In the two months between January 31 to March 31, nearly all the world's wealthiest tycoons lost substantial amounts of money, according to a new report by wealth-list compiler Hurun Research.
But China has emerged relatively unscathed.
Rupert Hoogewerf, Hurun Report chairman and chief researcher explained to Market Watch: “China has been the relative winner, with its stock markets weathering the virus better than its U.S. and European counterparts."
Global markets have plummeted over the past two months, with some experts predicting the coronavirus fall out will wipe more than $4trillion (£3.25tn) from the global economy.
The Dow Jones fell 21 per cent, European markets are down by double-digit percentages, and Japan and Hong Kong are down 18 per cent 10 per cent respectively.
The only major market that rose was China’s benchmark index, which climbed 0.2 per cent.
Some of the individual winners to emerge from China has been Eric Yuan Zheng, founder and CEO of videoconferencing platform Zoom Video Communications.
China has been the relative winner, with its stock markets weathering the virus better than its U.S. and European counterparts.
Yuan Zheng's wealth rose 77 per cent – or $3.5billion (£2.85bn), to $8billion (£6.5bn) – over the past two months, despite controversy over its privacy controls.
Yuan said last week that the number of Zoom's daily users has leapt from 10 million at the end of December to more than 200 million last month as many working from home utilise Zoom technology for online conferences and educational courses during the crisis.
Other winners were the mother-and-son heads of Chinese test-prep platform Offcn, and Alex Xu Hang of ventilator and medical-device producer Mindray, which is still seeing increasing demand worldwide, the company said.
Hoogewerf added: “Whilst the virus has created a surge in demand around the world for medical-equipment manufacturers, lockdown has created a boom in videoconferencing for businesses and distance learning for children, as well as, surprisingly, Chinese pork producers."
Husband-and-wife executives of Chinese pork giant Muyuan Foods added $3billion (£2.44bn) to their personal wealth over the past two months, adding to their combined $22billion (£17.9bn).
As China’s pork industry has been ravaged by African swine fever and production volumes have dwindled, prices have skyrocketed and enriched those who can retain healthy animals and keep even moderate-level output.

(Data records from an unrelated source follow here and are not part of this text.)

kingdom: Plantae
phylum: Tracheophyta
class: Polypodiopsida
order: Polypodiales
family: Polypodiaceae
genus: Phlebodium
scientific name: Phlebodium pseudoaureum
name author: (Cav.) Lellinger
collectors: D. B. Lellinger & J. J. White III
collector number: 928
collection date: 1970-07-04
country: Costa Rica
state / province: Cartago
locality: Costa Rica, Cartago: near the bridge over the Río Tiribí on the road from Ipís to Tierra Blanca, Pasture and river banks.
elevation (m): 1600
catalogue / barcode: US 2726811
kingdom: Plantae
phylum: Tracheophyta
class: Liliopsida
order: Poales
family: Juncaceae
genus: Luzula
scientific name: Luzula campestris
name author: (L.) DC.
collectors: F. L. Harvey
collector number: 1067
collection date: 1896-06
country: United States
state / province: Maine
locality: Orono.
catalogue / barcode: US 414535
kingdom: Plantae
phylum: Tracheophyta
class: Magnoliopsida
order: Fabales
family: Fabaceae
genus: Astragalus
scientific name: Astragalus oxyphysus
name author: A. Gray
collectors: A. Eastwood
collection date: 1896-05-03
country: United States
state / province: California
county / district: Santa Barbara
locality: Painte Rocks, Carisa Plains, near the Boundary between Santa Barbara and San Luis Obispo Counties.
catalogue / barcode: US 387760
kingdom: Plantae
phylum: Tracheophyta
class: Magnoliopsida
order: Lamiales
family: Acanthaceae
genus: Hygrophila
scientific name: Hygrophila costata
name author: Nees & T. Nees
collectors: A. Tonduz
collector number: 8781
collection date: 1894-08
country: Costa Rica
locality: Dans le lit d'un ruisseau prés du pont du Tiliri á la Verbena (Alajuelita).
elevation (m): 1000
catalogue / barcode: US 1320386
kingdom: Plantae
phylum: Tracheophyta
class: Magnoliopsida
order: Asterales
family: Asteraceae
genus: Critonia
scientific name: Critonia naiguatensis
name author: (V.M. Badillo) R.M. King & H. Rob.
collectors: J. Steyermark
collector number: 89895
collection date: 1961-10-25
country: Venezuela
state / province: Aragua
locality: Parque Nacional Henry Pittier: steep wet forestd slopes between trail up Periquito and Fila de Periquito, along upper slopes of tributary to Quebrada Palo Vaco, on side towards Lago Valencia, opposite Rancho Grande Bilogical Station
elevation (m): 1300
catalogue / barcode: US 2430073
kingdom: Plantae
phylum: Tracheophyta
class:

The Asian Development Bank (ADB) – an international economic institution with 68 member states – described the Covid-19 outbreak as the “worst pandemic in a century”.
ADB experts warned in the bank’s annual economic report that the global cost of coronavirus will be up to $4.1trillion (£3.33tn).
The figure amounts to 4.8 per cent of the entire world’s economy, much worse than they initially feared in the early days of the pandemic.
The biggest loser during the crisis has been Bernard Arnault, head of French luxury conglomerate LVMH, whose wealth sank a staggering $30billion (£24bn) — some $20million (£16m) per hour — according to Hurun.
Arnault was second only to Jeff Bezos on the world’s-richest-people list last year.
Bezos' valuation has remained largely intact, declining $9billion (£7.3bn) to $131billion (£106.5bn), keeping his position as the wealthiest person on Earth.
The U.S. currently has 34 billionaires in Hurun’s top 100 list, compared with 29 from China.